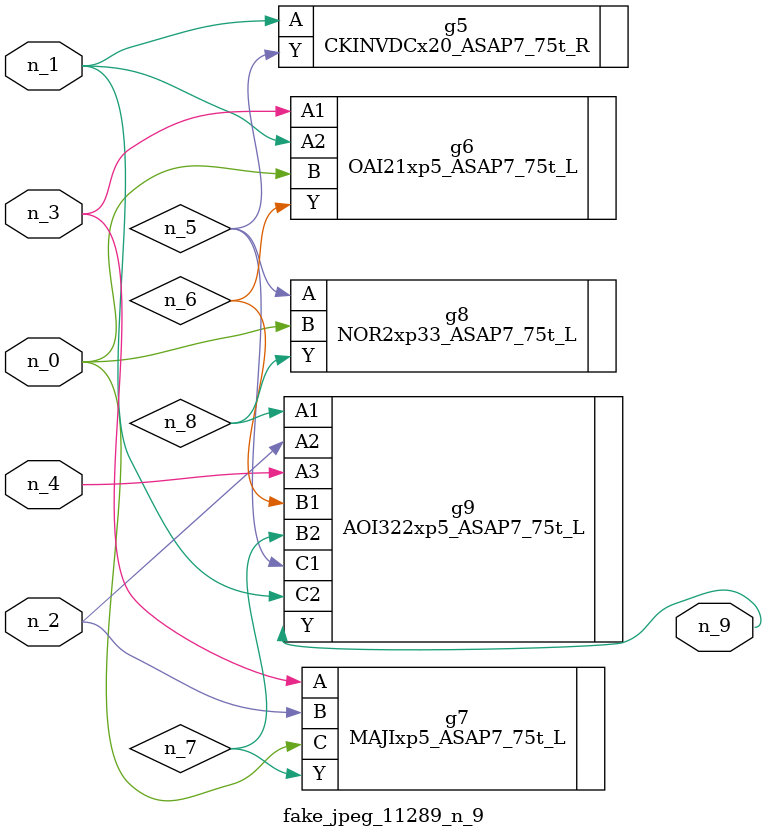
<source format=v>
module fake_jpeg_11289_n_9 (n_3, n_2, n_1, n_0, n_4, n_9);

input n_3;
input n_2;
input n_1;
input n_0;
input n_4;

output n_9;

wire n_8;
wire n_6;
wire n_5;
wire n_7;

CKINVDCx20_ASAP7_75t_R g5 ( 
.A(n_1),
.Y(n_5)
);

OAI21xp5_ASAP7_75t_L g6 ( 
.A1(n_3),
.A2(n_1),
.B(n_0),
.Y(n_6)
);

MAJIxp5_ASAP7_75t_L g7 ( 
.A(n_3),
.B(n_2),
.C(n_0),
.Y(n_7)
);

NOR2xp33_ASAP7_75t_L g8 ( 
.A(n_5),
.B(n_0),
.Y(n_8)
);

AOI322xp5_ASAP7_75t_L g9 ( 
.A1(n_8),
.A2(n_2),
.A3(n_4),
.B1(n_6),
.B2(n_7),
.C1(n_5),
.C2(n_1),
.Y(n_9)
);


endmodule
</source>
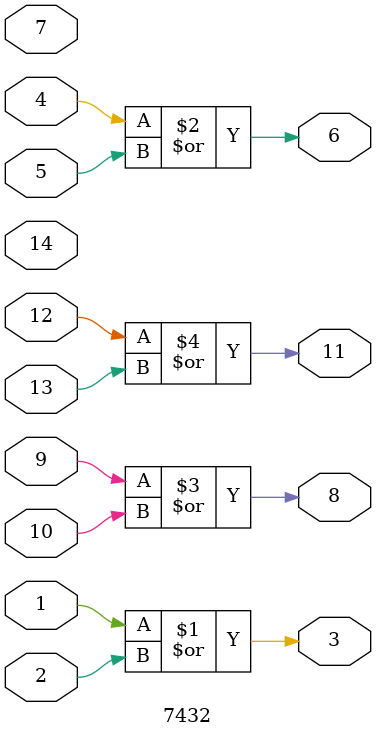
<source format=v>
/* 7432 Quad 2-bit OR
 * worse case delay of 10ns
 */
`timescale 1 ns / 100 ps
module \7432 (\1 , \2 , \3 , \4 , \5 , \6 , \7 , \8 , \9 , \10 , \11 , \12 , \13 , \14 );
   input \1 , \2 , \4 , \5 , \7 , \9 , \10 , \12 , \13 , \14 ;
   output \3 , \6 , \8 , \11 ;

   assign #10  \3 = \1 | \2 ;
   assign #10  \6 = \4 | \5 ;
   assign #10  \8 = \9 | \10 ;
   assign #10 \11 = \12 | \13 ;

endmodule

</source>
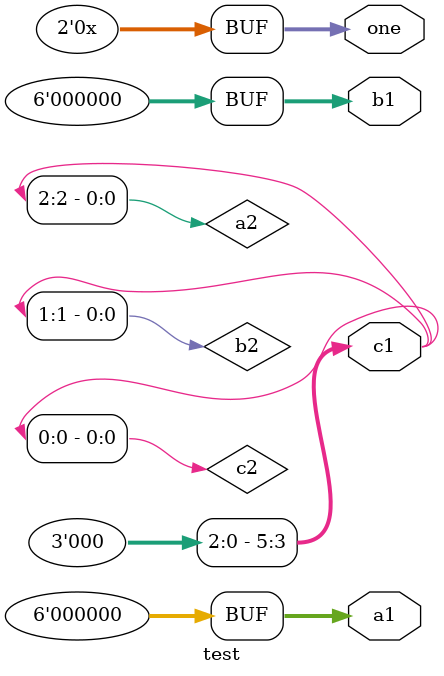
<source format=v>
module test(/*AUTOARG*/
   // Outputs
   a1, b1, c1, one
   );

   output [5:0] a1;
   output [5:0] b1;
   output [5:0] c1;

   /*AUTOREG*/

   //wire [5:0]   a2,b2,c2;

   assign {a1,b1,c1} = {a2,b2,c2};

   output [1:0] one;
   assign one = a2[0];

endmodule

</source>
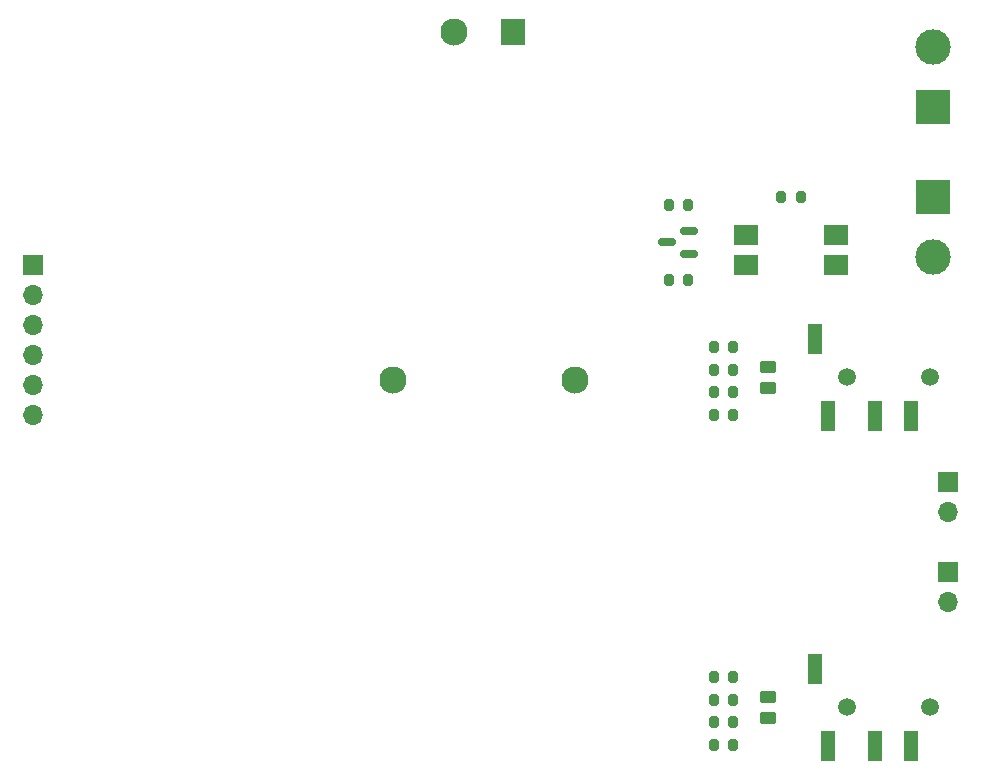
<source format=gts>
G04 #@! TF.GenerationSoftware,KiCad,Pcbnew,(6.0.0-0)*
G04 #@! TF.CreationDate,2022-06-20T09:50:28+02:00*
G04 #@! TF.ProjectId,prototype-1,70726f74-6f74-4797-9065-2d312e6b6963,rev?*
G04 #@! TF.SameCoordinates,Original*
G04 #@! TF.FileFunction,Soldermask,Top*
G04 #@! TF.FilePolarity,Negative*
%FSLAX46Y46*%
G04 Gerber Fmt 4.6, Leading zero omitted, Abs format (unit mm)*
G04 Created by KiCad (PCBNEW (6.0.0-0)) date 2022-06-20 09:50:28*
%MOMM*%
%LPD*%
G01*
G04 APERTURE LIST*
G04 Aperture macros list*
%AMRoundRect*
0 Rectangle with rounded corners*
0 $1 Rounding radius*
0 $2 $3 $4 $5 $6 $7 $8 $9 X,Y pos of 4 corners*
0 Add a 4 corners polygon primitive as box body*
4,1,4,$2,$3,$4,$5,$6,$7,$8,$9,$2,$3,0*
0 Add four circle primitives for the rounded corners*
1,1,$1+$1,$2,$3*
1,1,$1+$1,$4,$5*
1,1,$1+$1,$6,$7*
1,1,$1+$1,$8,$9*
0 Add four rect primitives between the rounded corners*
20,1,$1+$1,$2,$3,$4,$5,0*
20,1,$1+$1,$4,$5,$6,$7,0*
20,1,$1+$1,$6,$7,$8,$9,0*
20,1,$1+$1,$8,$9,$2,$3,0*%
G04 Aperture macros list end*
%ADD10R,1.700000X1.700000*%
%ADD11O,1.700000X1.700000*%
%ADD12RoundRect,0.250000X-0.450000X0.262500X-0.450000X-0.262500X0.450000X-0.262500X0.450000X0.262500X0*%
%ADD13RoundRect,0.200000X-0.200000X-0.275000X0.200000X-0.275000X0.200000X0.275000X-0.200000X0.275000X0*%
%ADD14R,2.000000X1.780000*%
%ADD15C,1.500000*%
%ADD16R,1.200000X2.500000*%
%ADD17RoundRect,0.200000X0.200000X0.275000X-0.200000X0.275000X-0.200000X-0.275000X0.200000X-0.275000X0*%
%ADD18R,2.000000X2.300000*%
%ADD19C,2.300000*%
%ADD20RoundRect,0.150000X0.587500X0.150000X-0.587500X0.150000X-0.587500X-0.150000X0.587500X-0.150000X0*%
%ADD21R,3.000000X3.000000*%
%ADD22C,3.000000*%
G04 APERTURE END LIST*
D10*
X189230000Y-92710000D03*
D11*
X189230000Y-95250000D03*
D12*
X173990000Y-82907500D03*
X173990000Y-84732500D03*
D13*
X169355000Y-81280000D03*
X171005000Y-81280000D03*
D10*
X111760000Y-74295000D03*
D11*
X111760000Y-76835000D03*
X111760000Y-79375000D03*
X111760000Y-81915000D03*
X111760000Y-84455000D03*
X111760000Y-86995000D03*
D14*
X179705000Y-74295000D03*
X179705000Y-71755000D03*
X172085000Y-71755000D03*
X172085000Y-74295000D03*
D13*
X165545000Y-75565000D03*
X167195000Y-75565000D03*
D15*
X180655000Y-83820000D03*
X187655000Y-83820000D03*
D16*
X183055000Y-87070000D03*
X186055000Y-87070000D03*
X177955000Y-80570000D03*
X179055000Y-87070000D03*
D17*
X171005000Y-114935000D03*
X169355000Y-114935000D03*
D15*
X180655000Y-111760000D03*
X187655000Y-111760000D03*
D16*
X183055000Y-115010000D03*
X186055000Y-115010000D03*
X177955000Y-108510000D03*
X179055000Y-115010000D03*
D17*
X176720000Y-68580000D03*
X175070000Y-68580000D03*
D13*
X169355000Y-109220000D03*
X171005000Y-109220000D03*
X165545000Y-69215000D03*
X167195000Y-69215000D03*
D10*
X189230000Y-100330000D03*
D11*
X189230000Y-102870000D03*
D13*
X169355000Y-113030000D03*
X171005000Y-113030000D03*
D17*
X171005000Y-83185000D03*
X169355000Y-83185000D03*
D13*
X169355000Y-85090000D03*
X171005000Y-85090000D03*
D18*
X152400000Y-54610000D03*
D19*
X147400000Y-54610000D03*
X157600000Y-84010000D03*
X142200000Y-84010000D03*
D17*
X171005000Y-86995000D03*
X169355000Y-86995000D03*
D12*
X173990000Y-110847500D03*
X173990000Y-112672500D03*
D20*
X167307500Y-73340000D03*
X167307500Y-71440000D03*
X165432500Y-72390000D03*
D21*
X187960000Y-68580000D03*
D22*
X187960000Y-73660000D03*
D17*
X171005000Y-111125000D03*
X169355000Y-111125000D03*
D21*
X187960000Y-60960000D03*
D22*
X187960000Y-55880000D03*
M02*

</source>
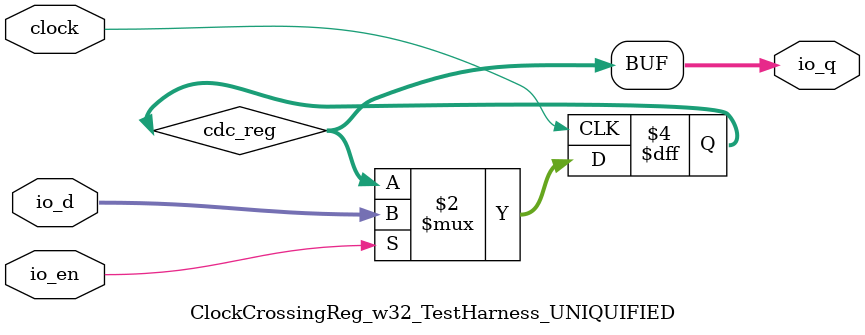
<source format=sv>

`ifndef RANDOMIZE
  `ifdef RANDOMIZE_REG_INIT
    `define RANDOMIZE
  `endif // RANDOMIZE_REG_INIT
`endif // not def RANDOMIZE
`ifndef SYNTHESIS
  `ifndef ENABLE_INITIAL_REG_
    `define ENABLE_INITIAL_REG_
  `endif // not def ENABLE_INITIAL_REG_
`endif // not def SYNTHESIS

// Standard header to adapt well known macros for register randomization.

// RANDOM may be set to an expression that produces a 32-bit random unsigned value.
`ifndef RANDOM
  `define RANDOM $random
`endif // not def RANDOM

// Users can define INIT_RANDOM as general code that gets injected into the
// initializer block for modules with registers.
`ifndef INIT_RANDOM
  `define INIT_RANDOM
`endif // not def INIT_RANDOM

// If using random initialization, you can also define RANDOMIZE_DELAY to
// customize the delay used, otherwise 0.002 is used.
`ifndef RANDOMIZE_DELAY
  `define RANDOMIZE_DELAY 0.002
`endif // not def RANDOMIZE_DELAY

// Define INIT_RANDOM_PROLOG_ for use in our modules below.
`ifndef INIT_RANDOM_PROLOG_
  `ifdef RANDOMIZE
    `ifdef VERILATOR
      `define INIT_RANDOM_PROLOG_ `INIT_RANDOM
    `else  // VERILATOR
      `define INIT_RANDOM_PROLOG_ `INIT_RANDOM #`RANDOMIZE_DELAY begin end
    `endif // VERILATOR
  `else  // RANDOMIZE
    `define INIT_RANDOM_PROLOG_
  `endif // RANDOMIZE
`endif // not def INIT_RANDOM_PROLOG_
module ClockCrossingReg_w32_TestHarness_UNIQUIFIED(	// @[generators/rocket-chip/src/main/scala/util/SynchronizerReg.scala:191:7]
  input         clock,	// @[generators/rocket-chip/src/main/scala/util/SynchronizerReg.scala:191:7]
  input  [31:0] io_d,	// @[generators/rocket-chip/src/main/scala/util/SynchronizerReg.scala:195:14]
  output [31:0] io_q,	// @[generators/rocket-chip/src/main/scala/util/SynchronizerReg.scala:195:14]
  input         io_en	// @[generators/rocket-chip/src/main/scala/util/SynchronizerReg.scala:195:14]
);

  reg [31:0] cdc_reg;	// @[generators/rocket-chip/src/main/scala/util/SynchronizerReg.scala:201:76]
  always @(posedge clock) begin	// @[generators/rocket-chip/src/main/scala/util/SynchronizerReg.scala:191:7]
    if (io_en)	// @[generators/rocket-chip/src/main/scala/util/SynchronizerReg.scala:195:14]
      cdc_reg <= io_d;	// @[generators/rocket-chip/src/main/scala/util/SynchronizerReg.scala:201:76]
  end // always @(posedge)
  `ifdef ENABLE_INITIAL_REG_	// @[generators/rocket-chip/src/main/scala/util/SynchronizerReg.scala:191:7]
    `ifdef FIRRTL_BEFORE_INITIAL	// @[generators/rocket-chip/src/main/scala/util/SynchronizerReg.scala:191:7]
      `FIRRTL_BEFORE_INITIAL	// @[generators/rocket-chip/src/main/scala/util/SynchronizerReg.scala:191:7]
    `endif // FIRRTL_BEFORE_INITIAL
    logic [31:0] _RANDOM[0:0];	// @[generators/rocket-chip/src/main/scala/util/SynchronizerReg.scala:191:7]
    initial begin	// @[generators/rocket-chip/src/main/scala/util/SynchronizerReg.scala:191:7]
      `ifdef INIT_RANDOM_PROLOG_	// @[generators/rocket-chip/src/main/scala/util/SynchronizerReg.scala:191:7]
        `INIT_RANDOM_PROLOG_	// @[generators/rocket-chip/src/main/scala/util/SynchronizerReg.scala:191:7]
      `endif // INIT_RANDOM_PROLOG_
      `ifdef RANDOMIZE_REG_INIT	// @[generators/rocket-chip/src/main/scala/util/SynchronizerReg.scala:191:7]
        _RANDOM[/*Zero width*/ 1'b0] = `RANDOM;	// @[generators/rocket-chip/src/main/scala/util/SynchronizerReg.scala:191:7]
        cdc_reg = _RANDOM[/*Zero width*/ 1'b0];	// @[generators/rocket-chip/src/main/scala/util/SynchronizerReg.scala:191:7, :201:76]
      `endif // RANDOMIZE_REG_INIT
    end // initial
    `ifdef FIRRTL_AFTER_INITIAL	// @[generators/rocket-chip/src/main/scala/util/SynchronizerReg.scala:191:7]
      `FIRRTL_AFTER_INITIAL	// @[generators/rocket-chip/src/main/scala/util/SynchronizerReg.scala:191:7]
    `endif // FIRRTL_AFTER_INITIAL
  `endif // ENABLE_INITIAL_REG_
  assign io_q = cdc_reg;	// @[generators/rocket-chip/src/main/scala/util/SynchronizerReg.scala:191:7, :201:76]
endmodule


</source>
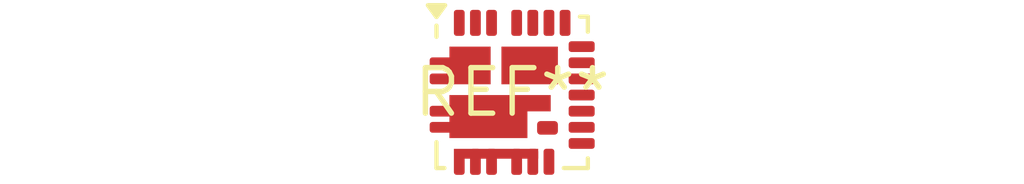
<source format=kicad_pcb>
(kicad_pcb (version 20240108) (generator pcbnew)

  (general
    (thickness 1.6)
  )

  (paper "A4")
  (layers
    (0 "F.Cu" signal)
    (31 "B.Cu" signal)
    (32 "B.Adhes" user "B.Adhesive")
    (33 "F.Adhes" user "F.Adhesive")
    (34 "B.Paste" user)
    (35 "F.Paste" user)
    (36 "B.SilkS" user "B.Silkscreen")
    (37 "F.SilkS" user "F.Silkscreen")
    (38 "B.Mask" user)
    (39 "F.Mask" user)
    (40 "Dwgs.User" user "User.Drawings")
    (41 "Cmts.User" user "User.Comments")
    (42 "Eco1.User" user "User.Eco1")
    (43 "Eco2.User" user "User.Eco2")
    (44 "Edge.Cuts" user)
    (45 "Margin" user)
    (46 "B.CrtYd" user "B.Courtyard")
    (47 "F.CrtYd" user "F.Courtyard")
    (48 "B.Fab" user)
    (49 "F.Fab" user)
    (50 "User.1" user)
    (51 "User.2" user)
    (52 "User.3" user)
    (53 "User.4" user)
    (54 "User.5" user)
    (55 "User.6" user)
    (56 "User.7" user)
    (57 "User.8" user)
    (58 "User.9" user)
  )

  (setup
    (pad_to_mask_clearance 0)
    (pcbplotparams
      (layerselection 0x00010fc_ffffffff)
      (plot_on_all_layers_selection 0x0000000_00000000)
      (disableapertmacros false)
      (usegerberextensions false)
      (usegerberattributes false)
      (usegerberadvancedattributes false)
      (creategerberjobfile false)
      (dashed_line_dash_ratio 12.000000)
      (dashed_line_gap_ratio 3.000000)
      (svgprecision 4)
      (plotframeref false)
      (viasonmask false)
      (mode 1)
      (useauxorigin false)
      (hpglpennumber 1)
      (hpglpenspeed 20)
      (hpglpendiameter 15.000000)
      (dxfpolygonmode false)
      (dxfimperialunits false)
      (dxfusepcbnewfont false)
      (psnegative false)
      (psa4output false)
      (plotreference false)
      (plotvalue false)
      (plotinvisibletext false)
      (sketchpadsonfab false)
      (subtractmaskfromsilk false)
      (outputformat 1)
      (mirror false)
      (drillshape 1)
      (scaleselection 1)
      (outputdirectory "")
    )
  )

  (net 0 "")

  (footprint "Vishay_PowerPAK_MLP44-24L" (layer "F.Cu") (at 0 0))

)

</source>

GOAL OF THE EXERCISE:
Repeat exactly and only the lines from the start of the data above through the line that holds "ns / 100 ps", inclusive. Pictures do not belong in the copy.

EXPECTED OUTPUT:
<source format=v>
module fake_jpeg_11289_n_9 (n_3, n_2, n_1, n_0, n_4, n_9);

input n_3;
input n_2;
input n_1;
input n_0;
input n_4;

output n_9;

wire n_8;
wire n_6;
wire n_5;
wire n_7;

CKINVDCx20_ASAP7_75t_R g5 ( 
.A(n_1),
.Y(n_5)
);

OAI21xp5_ASAP7_75t_L g6 ( 
.A1(n_3),
.A2(n_1),
.B(n_0),
.Y(n_6)
);

MAJIxp5_ASAP7_75t_L g7 ( 
.A(n_3),
.B(n_2),
.C(n_0),
.Y(n_7)
);

NOR2xp33_ASAP7_75t_L g8 ( 
.A(n_5),
.B(n_0),
.Y(n_8)
);

AOI322xp5_ASAP7_75t_L g9 ( 
.A1(n_8),
.A2(n_2),
.A3(n_4),
.B1(n_6),
.B2(n_7),
.C1(n_5),
.C2(n_1),
.Y(n_9)
);


endmodule
</source>
<source format=v>
/* 7432 Quad 2-bit OR
 * worse case delay of 10ns
 */
`timescale 1 ns / 100 ps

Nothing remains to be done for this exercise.